If THE YEAR 2022 was a movie, one of the APOCALYPTIC Blockbusters released for summer audiences, by the time the JUNE 2022 scene was flashing up on the screen, at least in the movie, some smart-aleck high school kid and his nerdy best friend would have begun to figure out what the HELL IS GOING ON, and HOW THE HELL to remedy it.
Most likely by the JUNE 2022 scene in the movie, we would have met the CEO’S of at least three MEGA CORPORATIONS who cunningly assume that when SHIT HAPPENS it will not HAPPEN to them because they think that somehow their PROFITS stashed away in some OFFSHORE ACCOUNT, or their SPACESHIP, hidden in some God-forsaken mountain in Nevada or Saudi Arabia will whisk them away to some hidden SPACE STATION, serviced by some poor schnooks who will work because somehow those SCHNOOKS were promised enough money to live large.
Meanwhile, as SEVERE DROUGHTS heighten tensions between FARMERS, RANCH OWNERS, and those LEFTY Urban Dwellers, water shortages will provide even more POLITICAL folly for POLITICIANS to use as ammunition to actually NOT DO A FUCKING thing about CLIMATE CHANGE, blaming the Democrats of using Mother nature as a scapegoat. BUT real ammunition is used as a bunch of GOOD OLE’ BOYS AND GALS, decide that MILITIAS are the new LAW AND ORDER. The camera will pan to cities like Cleveland, Detroit, Pittsburgh, New York, and Philadelphia as TORNADOES reign supreme, hail falls as large as basketballs, and of course the go-to standard of chastising People of Color, retail stores will be vandalized, because in crisis we know that the paper towels toilet paper and TECH Devices will save the day. The SOUTHERN cities like Charlotte and Atlanta will be showcased as we watch those citizens melting on pavements as temperatures rise to 122 degrees, but with a bit of hope, the camera will pinpoint a church and a Preacher who says his God is listening.
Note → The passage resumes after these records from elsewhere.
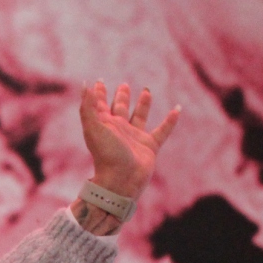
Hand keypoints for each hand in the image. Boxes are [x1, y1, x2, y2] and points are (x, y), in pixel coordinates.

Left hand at [80, 80, 179, 198]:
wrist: (121, 180)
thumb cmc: (106, 155)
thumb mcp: (94, 128)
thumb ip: (88, 107)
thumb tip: (84, 86)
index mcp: (105, 126)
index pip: (100, 106)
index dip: (98, 94)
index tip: (98, 82)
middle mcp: (119, 131)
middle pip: (120, 110)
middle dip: (121, 98)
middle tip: (123, 85)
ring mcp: (135, 138)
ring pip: (140, 117)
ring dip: (143, 105)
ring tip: (146, 90)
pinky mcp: (150, 146)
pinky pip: (162, 131)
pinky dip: (170, 121)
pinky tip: (177, 109)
All the while we will hear 1. Messiaen: Quartet for the End of Time · Scriabin: Mysterium · Berlioz: Requiem played in the background as we watch neighbor verse neighbor, family verse family for food shelter, and of course GUNS, GUNS, GUNS will become the only COMMON EXCHANGE. By June 2022, the movie THE YEAR 2022, will have been playing for 1.5 hours, and the audience is becoming weakened by despair and doom. We will flash to the original two high school kids, who pull out ENCYCLOPEDIA BRITANNICA’S stuffed in boxes left to their families by their Grandparents, along with Farmers Almanacs and Civics Books from the 1950s. The audience will know that MAYBE, just maybe there is hope on the horizon as we listen to Hoe Down, and Fan Fare For The Common Man by Aaron Copeland, BECAUSE, to make things BAD become BETTER, AMERICANA MUSIC is key. We have another 1.5 hours left in this movie, THE YEAR 2022 some of the audience is bored and leave the theater, OTHERS SIT BACK and whisper to their companions I am NERVOUS, what comes next!